03 - Benchmark Cards
Each card maps a known research task to the applied question it actually represents. The intent is to make it possible to skim a scorecard and understand what the numbers mean for an industrial application.
This repository ships the Two-Room and Maze environments in code. Push-T, Reacher, and OGBench Cube cards are included as targets for v0.3+.
Push-T
- Task type: 2D rigid-body manipulation; push a T-shaped block to a target pose with a circular pusher.
- Applied interpretation: closed-loop, contact-rich, low-DoF manipulation under partial observability.
- Relevant industries: light assembly, packaging lines, kitting robots, lab automation.
- World model value hypothesis: a learned dynamics model can short-cut the cost of physical simulation and enable plan-then-act under tight latency budgets.
- Candidate metrics: Action Success Rate, Planning Latency, Compute per Decision, Perturbation Recovery (block nudged mid-rollout).

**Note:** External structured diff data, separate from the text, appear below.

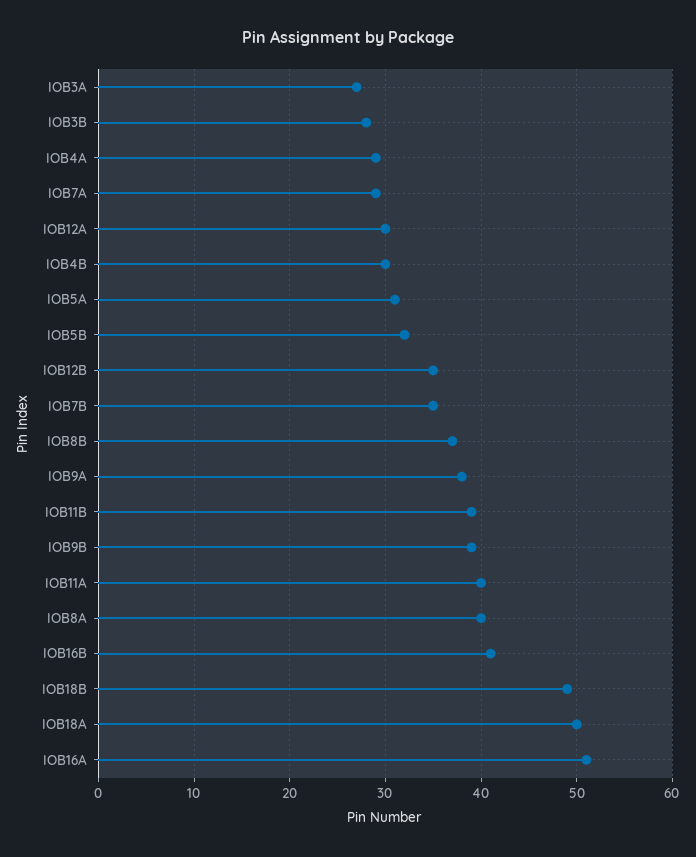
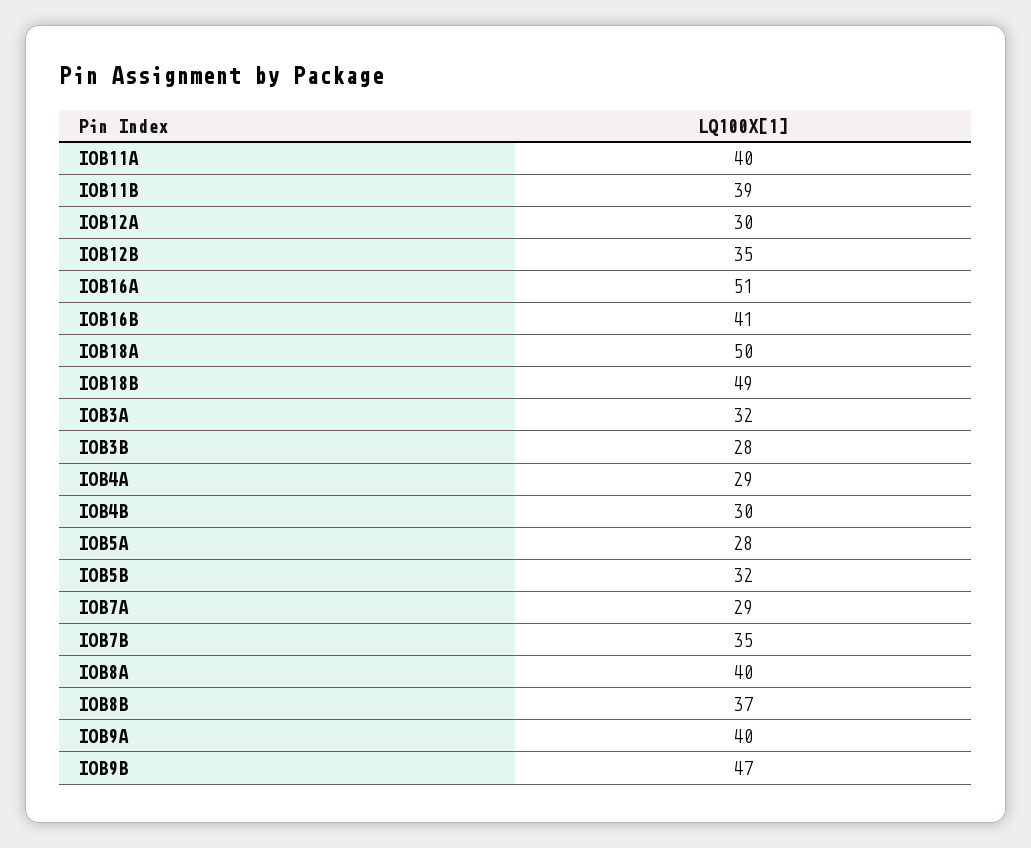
  {
-   "IOB3A": 27,
+   "IOB3A": 32,
    "IOB3B": 28,
    "IOB4A": 29,
    "IOB7A": 29,
    "IOB12A": 30,
    "IOB4B": 30,
-   "IOB5A": 31,
+   "IOB5A": 28,
    "IOB5B": 32,
    "IOB12B": 35,
    "IOB7B": 35,
    "IOB8B": 37,
-   "IOB9A": 38,
+   "IOB9A": 40,
    "IOB11B": 39,
-   "IOB9B": 39,
+   "IOB9B": 47,
    "IOB11A": 40,
    "IOB8A": 40,
    "IOB16B": 41,
    "IOB18B": 49,
    "IOB18A": 50,
    "IOB16A": 51
  }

- Applied question: Can a learned world model push a part into spec faster and more reliably than a hand-tuned controller on a 50 ms decision loop?
Reacher
- Task type: 2-link arm reaching a target position in 2D.
- Applied interpretation: low-DoF kinematic control with a goal in workspace coordinates.
- Relevant industries: cobots, lab manipulation, simple pick-and-place, prosthetics research.
- World model value hypothesis: a latent dynamics model should generalize across target positions without retraining a controller per goal.
- Candidate metrics: Action Success Rate, Average Steps to Success, Planning Horizon, Sample Efficiency.
- Applied question: How many demonstrations are needed before a world-model-based planner matches an analytical inverse-kinematics controller on success rate?
Two-Room
- Task type: discrete 2D grid navigation; two rooms separated by a wall with a single doorway.
- Applied interpretation: minimal example of partially observable planning with a topological bottleneck.
- Relevant industries: warehouse routing, indoor robot navigation, building automation, evacuation planning.
- World model value hypothesis: a model that learns the doorway as a latent structure should plan through it without explicit graph search.
- Candidate metrics: Action Success Rate, Average Steps to Success, Perturbation Recovery, Planning Latency.
- Applied question: Can a learned model discover and exploit topological structure (the doorway) without being told it exists?
This is the environment shipped in examples/two_room_toy/.
Maze
- Task type: discrete 2D grid navigation through a small maze with walls and dead-ends.
- Applied interpretation: minimal example where a non-trivial planner is required - naive greedy fails and only a model that simulates candidate futures succeeds.
- Relevant industries: warehouse routing under partial maps, indoor robotics, building automation, last-mile delivery.
- World model value hypothesis: an action-conditioned predictor combined with random-shooting MPC can solve tasks that defeat reactive heuristics, at the cost of higher per-decision latency.
- Candidate metrics: Action Success Rate, Average Steps to Success, Planning Latency, Compute per Decision, Perturbation Recovery.
- Applied question: At what planning latency does a world-model-based planner stop being competitive with a reactive heuristic on routing tasks with topological bottlenecks?
This is the environment shipped in examples/maze_toy/. It is the smallest setup where the full LeWMAdapterStub contract is exercised end-to-end via the TabularWorldModelPlanner subclass.
OGBench Cube
- Task type: multi-stage block-stacking from the OGBench suite; pick, transport, place cubes to form a target configuration.
- Applied interpretation: long-horizon manipulation with composable subgoals.
- Relevant industries: assembly automation, logistics palletizing, kitting, construction robotics.
- World model value hypothesis: hierarchical world models with subgoal latents should outperform flat planners on tasks that need multi-step reasoning.
- Candidate metrics: Action Success Rate, Planning Horizon, Sample Efficiency, Latent Interpretability (do subgoal latents emerge?).
- Applied question: Does a world model trained on diverse manipulation transfer to a new stacking goal without retraining, and at what success rate?
How to add a card
Open a pull request that:
- States the task type in one sentence.
- Names the applied interpretation in plain English.
- Lists at least two industries where the question matters.
- Proposes a hypothesis the benchmark is testing.
- Lists candidate metrics from
02_metric_taxonomy.md. - Ends with a single, falsifiable applied question.